**GIVEN PASSAGE:**
---
While there are no easy answers to the pervasive poverty and inequality in the Subcontinent, long-term capital is likely to be an important part of the solution. Private owners with long-term horizons who are willing to promote sustainable development stand to benefit disproportionately. The Company’s recent acquisition of Dr Lal Pathlabs is a case in point. Here, there is a sizeable business opportunity for the provision of affordable and high quality healthcare to the broader population. To realise this prospect, however, requires patience and a willingness to balance profits with the equitable provision of a necessary service. Should Dr Lal choose to preference short-term profitability over long-term durability, then the opportunity is liable to be squandered. At Stewart Investors we believe that the balance between profit and social development is best understood by family owned companies.
The Indian Subcontinent is unique in that it is home to a large number of listed companies with family owners and professional stewards. Many of the families we admire have managed succession over multiple generations. This promotes cultural continuity and provides a deep well of experience, from which management can draw during difficult times. High quality stewards such as the Tatas and the Godrej family, have profitably invested in the region’s development while retaining their moral compass and sense of purpose over many decades. Similarly, some foundations like the Bangladesh Relief Action Committee (BRAC) have similar characteristics to families and have proven to be excellent stewards.
BRAC started as a non-governmental organisation (NGO) in the 1970s and quickly realised that to create large scale impact they would need to incubate private businesses. Through their listed businesses, BRAC Bank and Delta BRAC Housing Finance, the foundation is leading efforts to raise financial inclusion and provide affordable housing for millions of Bangladeshis. BRAC is the parent of many enterprises and the dividends from these companies fund their many social and developmental commitments, much like the successful Tata Trusts in India.
In addition to families and foundations, many Subcontinent listed multinational subsidiaries have proven to be good stewards. One of the primary reasons Hindustan Unilever has been so successful is because of their belief that serving the bottom of the pyramid2 is essential for socio-economic development. From this understanding flows sustainable and profitable growth. Selling a bar of affordable soap to people who live on a few dollars a day requires a culture of product innovation and a long-term commitment to expensive distribution networks. In contrast, the Indian subsidiary of Proctor & Gamble has never exhibited the vision nor the time horizon to follow this path. Consequently, their revenues and market capitalisation3 are a small fraction of those achieved by Hindustan Unilever. These examples highlight a preference for future growth over short-term maximisation which is determined by the presence of quality stewards.
2 Bottom of the pyramid refers to the poorest sections of society.
3 Market capitalisation is the value of a company on the stock market.
---
Data records:
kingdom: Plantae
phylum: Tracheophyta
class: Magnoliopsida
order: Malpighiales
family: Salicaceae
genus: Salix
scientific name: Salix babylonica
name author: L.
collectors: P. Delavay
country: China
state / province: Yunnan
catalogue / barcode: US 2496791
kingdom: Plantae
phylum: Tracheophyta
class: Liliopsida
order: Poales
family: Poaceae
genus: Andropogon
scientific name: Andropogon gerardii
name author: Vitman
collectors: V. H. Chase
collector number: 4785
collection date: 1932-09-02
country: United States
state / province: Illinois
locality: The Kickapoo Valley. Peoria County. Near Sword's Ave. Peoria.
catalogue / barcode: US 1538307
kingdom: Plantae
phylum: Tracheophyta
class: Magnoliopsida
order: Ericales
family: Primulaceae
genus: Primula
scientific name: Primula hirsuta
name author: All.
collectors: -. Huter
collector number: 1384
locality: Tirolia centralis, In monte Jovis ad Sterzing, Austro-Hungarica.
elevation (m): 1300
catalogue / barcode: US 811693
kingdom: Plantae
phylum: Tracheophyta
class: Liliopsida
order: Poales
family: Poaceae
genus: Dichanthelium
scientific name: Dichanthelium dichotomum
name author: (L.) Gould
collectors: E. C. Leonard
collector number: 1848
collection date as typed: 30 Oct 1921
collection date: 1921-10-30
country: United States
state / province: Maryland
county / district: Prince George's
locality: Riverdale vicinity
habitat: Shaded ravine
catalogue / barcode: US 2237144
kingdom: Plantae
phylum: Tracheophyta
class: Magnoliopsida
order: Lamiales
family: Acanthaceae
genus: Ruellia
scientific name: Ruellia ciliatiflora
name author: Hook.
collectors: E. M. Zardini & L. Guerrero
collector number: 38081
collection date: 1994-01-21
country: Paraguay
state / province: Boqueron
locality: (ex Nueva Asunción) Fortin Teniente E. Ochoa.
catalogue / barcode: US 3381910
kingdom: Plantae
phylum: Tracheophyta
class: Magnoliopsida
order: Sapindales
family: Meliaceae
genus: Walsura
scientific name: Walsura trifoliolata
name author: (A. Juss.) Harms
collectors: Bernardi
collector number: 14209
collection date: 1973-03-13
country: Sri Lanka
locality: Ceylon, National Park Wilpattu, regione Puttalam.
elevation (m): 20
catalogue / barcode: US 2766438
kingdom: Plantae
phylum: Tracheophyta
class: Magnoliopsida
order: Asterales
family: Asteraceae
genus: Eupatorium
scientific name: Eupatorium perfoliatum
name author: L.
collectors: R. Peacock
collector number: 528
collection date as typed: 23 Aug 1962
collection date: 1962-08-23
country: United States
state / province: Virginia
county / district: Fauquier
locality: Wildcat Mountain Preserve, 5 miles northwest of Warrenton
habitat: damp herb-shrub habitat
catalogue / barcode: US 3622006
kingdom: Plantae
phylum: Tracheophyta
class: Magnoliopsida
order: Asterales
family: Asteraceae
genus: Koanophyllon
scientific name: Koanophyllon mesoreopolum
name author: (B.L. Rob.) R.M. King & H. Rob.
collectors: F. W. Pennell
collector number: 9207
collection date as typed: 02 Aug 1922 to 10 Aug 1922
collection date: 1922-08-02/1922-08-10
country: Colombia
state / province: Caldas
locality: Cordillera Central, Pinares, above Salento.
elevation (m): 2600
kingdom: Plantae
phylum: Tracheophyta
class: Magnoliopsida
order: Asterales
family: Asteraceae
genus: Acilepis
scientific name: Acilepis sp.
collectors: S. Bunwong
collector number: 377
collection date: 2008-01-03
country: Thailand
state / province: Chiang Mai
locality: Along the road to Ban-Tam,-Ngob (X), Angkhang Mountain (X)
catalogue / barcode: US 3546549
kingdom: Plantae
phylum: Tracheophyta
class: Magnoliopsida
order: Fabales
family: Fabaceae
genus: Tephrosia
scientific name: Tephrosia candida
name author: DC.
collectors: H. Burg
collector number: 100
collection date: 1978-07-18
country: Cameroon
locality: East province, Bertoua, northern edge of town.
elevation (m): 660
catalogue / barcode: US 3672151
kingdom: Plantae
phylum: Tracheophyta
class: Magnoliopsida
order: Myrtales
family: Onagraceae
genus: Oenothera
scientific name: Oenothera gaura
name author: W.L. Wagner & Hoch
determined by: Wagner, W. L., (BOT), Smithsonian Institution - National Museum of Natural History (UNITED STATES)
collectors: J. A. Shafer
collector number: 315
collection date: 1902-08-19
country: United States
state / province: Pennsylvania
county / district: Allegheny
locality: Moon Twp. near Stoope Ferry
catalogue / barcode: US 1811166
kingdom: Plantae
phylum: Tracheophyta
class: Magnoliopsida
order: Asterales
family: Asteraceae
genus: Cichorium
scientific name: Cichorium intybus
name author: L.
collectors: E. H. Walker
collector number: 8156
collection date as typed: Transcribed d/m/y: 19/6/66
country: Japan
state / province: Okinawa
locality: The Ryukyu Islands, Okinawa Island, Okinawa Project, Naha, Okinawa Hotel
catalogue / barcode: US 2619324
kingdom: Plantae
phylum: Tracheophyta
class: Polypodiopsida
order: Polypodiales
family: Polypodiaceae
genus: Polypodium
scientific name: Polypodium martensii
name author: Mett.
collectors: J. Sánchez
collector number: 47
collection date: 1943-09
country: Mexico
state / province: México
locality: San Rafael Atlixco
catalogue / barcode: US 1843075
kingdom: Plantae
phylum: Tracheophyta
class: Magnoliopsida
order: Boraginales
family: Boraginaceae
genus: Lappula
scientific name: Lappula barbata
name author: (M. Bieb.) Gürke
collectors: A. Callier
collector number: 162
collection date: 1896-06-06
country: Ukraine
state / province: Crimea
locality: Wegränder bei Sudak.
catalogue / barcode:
---
**PROBLEM SET:**
1. Answer these about the passage on stewardship in the Subcontinent:
(a) What did the Company recently acquire?
(b) In what decade did BRAC start as an NGO?
(c) What does "bottom of the pyramid" refer to?
2. Please list every company or other organization the stewardship passage names by name, leaving out the families.

**OUTPUTS FOR THE TASKS:**
1.
(a) Dr Lal Pathlabs
(b) The 1970s
(c) The poorest sections of society

2.
- Dr Lal Pathlabs
- Stewart Investors
- Bangladesh Relief Action Committee (BRAC)
- BRAC Bank
- Delta BRAC Housing Finance
- Tata Trusts
- Hindustan Unilever
- Proctor & Gamble (its Indian subsidiary)